September 8, 2011 | 2 min read

Alcohol advertising through YouTube is ‘out of control’ it has been claimed following research that has found that under-18s were accessing adult-orientated content through the site.

The study, conducted by London digital agency AccuraCast, claimed that 6% of the views of adult content on YouTube are by 13-17 year olds, meaning around 600,000 children will have viewed an advert by an alcohol brand.

The research also found that a video with 250,000 viewers on the Desperados channel was popular with young females, while the latest Malibu Run advertisement, which had over 60,000 views, was also popular with females aged between 13-17.

Farhad Divecha, MD of AccuraCast, commented: “Our research shows that YouTube has lost control of its alcohol related content and that YouTube alcohol uploads currently break every social taboo and regulation in the book.

“The watershed that TV imposes on advertising is meaningless on YouTube and the few controls that are in place are simple to bypass,” added Divecha. “Alcohol brand channels impose age verification boxes but they're far too easy to fake and if users go to a video directly instead of going to the channel, there's no age verification process at all.”

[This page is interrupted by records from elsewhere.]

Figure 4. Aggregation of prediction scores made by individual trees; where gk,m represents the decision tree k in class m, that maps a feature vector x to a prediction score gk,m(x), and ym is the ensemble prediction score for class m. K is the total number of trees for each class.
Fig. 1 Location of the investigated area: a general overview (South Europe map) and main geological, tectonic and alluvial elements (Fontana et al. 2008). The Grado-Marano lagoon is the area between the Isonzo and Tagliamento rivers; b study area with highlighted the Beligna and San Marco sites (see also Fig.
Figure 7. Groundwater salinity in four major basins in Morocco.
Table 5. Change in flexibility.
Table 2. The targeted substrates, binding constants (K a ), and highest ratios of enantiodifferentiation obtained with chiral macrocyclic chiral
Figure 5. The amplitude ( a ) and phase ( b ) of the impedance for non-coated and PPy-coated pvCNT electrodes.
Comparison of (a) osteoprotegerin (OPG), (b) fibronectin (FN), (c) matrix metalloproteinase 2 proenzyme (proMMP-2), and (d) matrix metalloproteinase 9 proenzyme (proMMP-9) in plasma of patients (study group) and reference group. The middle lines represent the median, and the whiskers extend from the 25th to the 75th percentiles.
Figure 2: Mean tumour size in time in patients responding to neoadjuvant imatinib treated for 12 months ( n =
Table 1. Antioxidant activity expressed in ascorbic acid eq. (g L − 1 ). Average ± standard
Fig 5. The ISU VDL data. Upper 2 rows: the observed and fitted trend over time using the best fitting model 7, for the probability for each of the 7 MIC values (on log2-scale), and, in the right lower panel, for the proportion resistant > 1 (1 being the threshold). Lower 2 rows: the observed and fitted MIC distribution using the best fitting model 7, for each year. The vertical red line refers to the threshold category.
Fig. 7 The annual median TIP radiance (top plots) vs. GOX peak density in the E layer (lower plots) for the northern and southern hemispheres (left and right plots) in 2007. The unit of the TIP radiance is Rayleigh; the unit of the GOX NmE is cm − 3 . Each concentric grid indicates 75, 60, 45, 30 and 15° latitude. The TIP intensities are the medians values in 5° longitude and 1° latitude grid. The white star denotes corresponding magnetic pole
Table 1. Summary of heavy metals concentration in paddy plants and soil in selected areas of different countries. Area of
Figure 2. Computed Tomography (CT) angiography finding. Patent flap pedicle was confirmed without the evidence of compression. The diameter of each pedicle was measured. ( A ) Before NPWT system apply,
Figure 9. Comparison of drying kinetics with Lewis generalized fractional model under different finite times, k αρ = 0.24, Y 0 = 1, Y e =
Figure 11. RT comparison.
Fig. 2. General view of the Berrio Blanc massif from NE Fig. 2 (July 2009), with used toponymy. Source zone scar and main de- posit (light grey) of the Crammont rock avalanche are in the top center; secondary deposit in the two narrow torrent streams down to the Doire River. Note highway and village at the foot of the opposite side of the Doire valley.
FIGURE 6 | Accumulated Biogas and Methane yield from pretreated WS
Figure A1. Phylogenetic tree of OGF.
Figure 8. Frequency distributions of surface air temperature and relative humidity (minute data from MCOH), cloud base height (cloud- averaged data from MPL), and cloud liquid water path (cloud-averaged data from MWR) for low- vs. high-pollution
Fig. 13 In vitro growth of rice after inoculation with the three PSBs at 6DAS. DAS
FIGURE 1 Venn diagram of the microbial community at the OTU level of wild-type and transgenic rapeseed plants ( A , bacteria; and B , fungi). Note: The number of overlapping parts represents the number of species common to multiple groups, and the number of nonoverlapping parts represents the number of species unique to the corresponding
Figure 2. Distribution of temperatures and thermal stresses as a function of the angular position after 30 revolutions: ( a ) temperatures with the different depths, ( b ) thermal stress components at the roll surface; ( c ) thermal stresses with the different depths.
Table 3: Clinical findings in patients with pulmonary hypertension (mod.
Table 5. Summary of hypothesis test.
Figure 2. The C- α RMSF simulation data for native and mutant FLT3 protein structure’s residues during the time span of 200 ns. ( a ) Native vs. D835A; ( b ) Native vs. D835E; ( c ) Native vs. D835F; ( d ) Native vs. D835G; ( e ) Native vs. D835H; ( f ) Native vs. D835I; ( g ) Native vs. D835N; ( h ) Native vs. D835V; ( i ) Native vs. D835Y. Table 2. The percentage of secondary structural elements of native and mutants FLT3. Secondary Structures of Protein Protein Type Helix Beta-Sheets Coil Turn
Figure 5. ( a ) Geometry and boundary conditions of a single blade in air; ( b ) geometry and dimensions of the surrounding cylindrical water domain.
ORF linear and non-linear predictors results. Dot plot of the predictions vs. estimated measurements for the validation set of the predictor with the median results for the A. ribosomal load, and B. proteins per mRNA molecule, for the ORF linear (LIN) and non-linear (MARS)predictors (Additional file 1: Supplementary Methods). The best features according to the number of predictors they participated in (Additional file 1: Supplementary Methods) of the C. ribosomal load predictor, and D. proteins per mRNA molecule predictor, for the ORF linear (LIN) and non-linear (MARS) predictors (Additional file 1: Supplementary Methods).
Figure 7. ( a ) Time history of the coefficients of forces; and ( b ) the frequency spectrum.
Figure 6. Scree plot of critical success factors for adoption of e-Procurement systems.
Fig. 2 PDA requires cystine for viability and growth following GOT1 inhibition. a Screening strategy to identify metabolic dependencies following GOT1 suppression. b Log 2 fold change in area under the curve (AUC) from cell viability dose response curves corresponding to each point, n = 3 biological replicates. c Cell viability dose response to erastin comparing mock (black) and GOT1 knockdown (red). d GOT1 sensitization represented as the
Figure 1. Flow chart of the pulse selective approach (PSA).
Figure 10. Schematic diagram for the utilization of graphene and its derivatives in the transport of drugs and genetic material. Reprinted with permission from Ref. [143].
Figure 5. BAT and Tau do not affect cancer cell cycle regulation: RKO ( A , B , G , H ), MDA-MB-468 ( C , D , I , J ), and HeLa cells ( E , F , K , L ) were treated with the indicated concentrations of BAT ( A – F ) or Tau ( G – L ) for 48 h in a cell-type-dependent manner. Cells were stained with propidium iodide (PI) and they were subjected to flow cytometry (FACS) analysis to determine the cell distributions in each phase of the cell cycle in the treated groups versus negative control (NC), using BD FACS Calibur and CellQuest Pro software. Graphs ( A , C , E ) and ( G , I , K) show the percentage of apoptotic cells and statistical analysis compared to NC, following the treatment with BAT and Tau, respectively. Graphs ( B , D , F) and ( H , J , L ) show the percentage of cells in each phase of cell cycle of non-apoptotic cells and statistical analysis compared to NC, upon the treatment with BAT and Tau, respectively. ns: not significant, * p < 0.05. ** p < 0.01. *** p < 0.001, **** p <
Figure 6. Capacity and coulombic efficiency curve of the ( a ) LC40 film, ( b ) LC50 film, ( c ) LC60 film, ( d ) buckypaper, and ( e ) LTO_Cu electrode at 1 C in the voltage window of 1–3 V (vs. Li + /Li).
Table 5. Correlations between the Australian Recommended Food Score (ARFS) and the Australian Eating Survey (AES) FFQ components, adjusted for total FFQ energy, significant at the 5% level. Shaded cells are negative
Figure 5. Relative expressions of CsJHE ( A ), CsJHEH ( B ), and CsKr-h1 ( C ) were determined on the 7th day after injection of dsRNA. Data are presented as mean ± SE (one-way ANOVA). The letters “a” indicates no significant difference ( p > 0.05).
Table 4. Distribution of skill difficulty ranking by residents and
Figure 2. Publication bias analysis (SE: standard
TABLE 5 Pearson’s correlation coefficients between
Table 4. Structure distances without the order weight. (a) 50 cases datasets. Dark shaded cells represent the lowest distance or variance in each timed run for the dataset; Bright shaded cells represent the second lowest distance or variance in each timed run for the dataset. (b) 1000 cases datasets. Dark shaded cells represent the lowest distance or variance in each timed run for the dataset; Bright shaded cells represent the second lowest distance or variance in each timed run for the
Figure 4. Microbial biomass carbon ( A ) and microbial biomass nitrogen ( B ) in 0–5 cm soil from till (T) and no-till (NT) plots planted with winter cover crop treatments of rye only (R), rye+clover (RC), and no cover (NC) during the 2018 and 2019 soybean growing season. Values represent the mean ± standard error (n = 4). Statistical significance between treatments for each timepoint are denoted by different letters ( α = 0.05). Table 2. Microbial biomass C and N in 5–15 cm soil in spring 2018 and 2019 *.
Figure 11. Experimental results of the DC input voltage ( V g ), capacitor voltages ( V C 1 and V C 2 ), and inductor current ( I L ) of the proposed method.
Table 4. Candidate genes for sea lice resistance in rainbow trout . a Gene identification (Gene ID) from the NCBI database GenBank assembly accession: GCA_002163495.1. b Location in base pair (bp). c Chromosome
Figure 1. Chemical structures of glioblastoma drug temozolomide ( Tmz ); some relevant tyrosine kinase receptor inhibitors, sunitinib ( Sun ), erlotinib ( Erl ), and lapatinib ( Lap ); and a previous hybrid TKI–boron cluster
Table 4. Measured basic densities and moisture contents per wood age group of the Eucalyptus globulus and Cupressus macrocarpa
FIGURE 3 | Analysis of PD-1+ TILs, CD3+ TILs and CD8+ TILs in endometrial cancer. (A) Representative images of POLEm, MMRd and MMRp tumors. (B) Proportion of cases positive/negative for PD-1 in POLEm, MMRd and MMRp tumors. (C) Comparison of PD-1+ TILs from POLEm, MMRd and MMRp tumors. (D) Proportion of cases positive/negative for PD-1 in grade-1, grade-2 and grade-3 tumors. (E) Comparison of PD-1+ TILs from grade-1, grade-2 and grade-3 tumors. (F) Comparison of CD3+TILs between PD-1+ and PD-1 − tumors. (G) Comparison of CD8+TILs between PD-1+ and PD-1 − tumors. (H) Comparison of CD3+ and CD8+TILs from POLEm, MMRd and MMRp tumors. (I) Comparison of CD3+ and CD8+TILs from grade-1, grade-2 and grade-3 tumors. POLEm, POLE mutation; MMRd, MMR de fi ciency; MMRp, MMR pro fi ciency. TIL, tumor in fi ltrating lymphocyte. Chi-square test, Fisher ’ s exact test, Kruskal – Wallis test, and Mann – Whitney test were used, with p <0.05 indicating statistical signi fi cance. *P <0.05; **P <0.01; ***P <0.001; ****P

Divecha added that part of YouTube’s success was its immediacy and that ‘anything goes’ on the site.

“The flip side is that anyone can easily upload alcohol ads to their own YouTube accounts and then provide access to absolutely everyone.”

“Drinks companies can spend a fortune getting 5 million views via traditional media while YouTube can deliver 20 million views for nothing,” adds Divecha. “Banned commercials, which broadcasters or government thought not good enough to air on TV often make their way to YouTube, go viral, and get millions of views.”